• **Task objective**: Pull out each line in the items below that contains the word "Rank". Only matches with the same capitalization count.

=== Materials provided ===

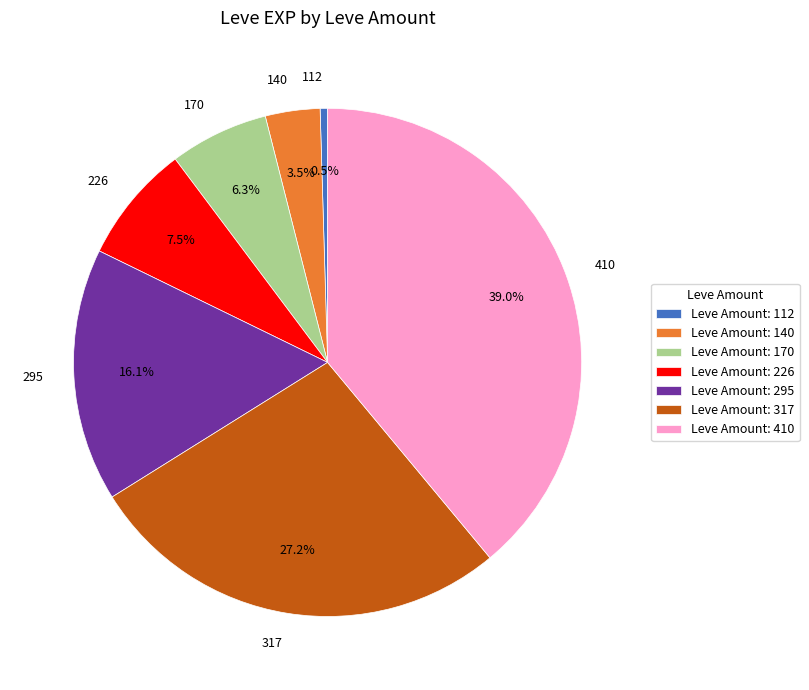

Is 112 the majority of the pie?

No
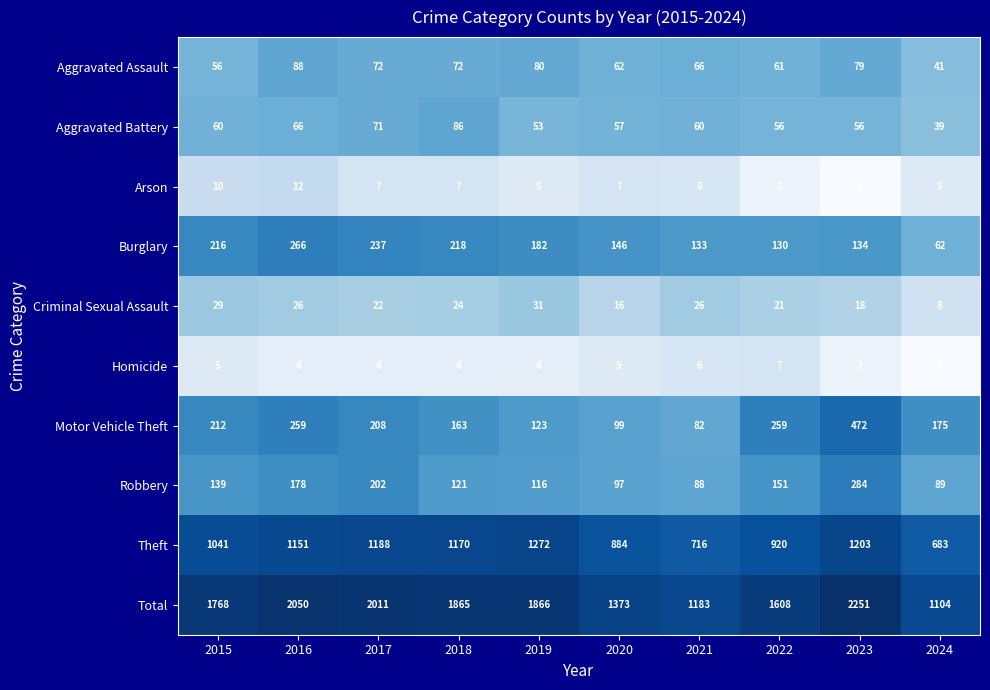

Where is Total nearest to the value 1677?

2022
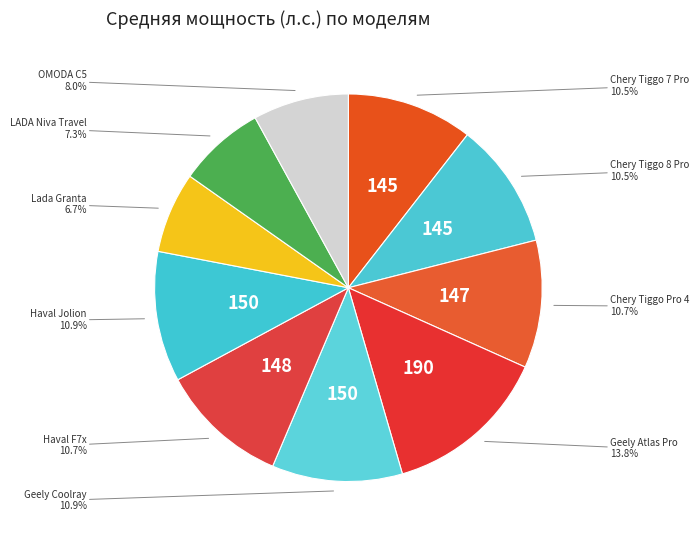

Rank the categories by value from lowest to highest.

Lada Granta, LADA Niva Travel, OMODA C5, Chery Tiggo 7 Pro, Chery Tiggo 8 Pro, Chery Tiggo Pro 4, Haval F7x, Geely Coolray, Haval Jolion, Geely Atlas Pro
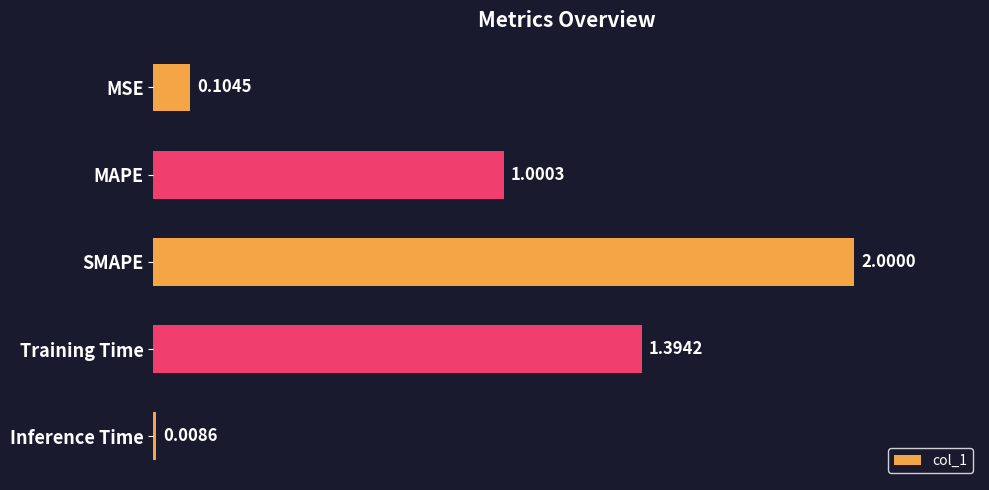

Rank the categories by value from highest to lowest.

SMAPE, Training Time, MAPE, MSE, Inference Time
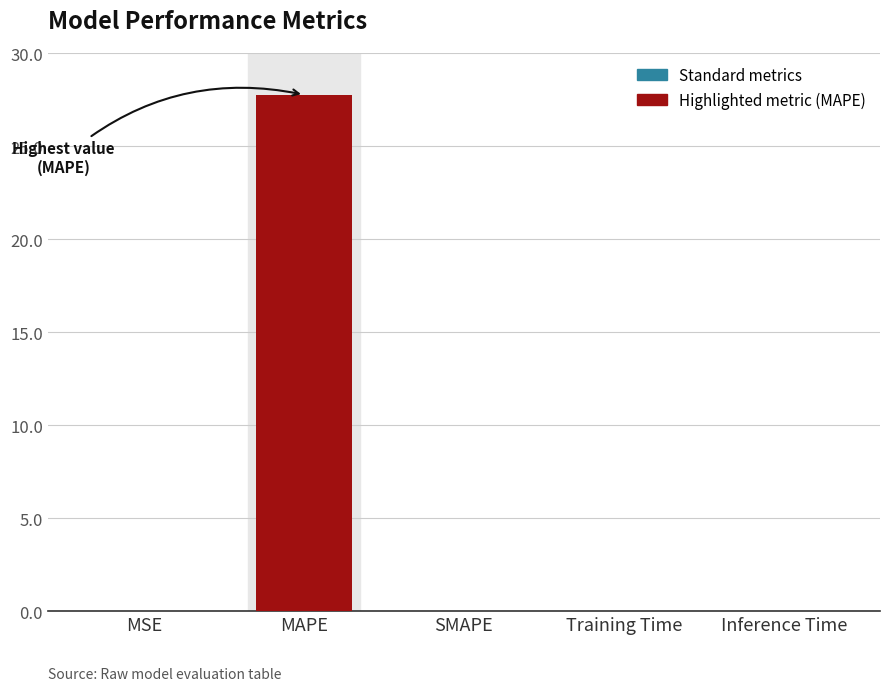

The value at MAPE is 27.8. True or false?

True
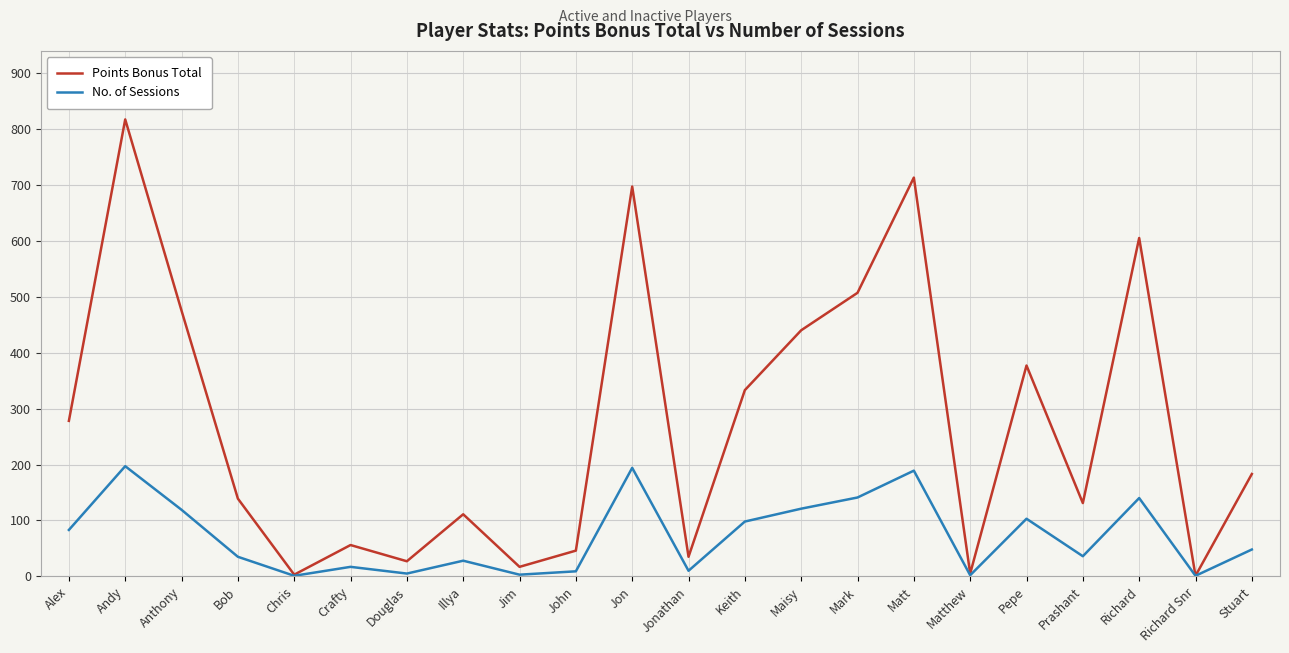

What value does the Points Bonus Total series have at Pepe?

377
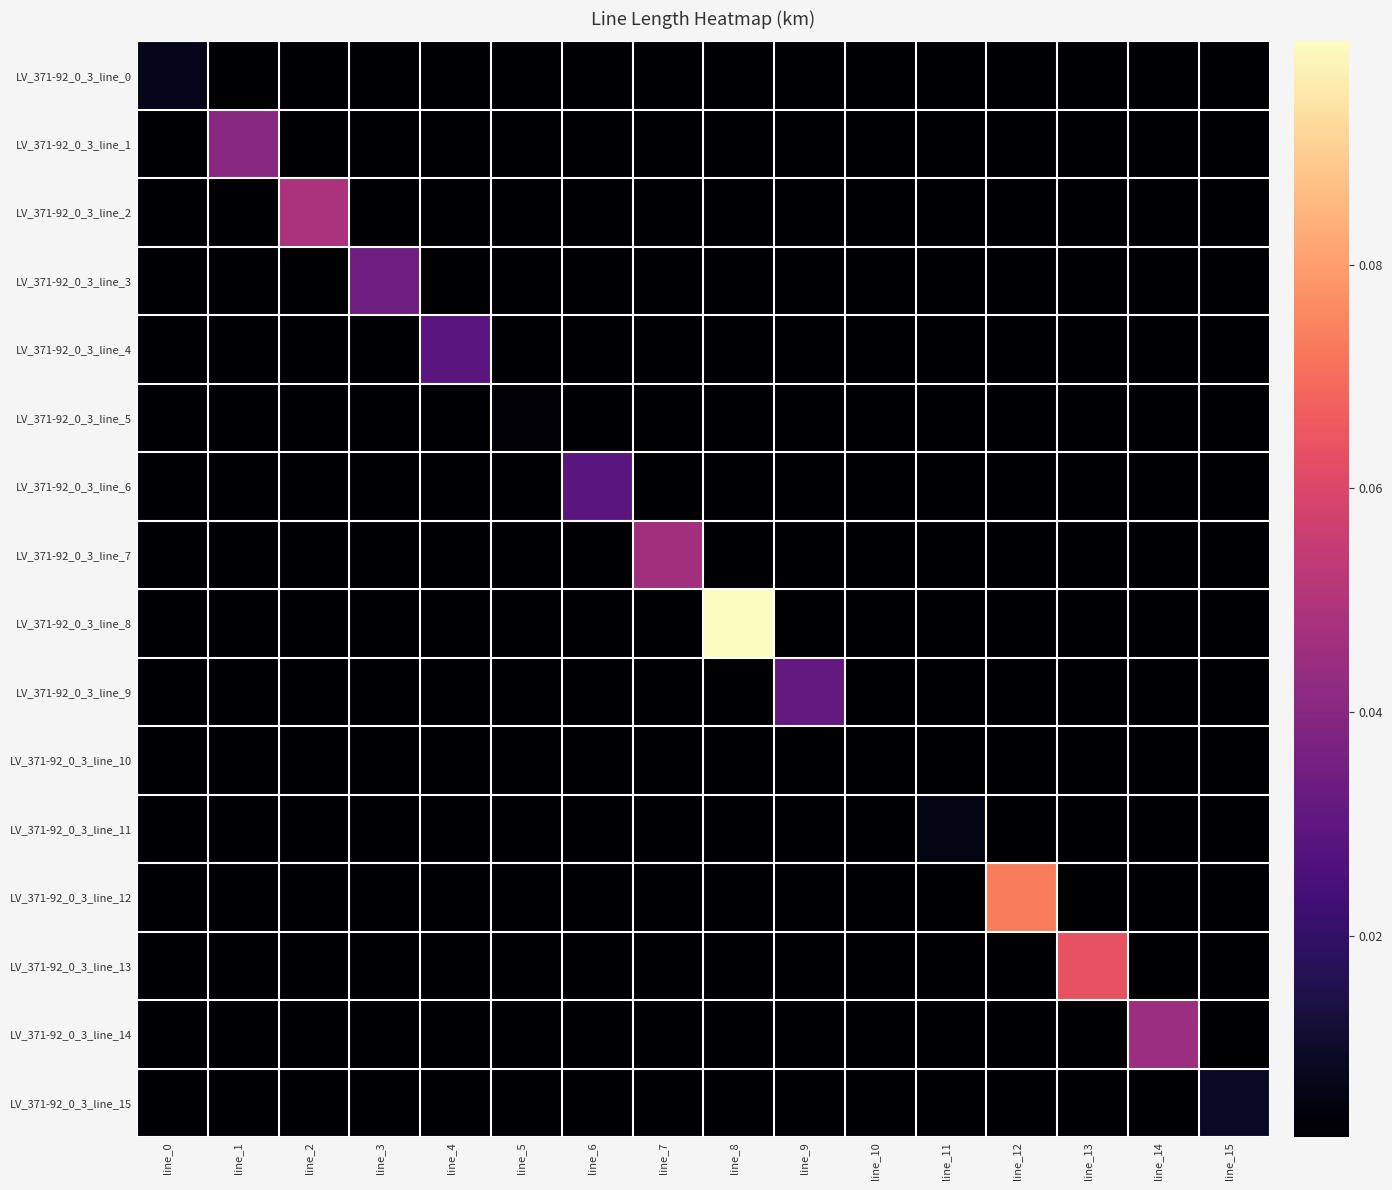

At how many categories does at least one series exceed 0?

16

===

• **Output for this exercise**:
Rank the categories by value from lowest to highest.
Rank the categories by value from highest to lowest.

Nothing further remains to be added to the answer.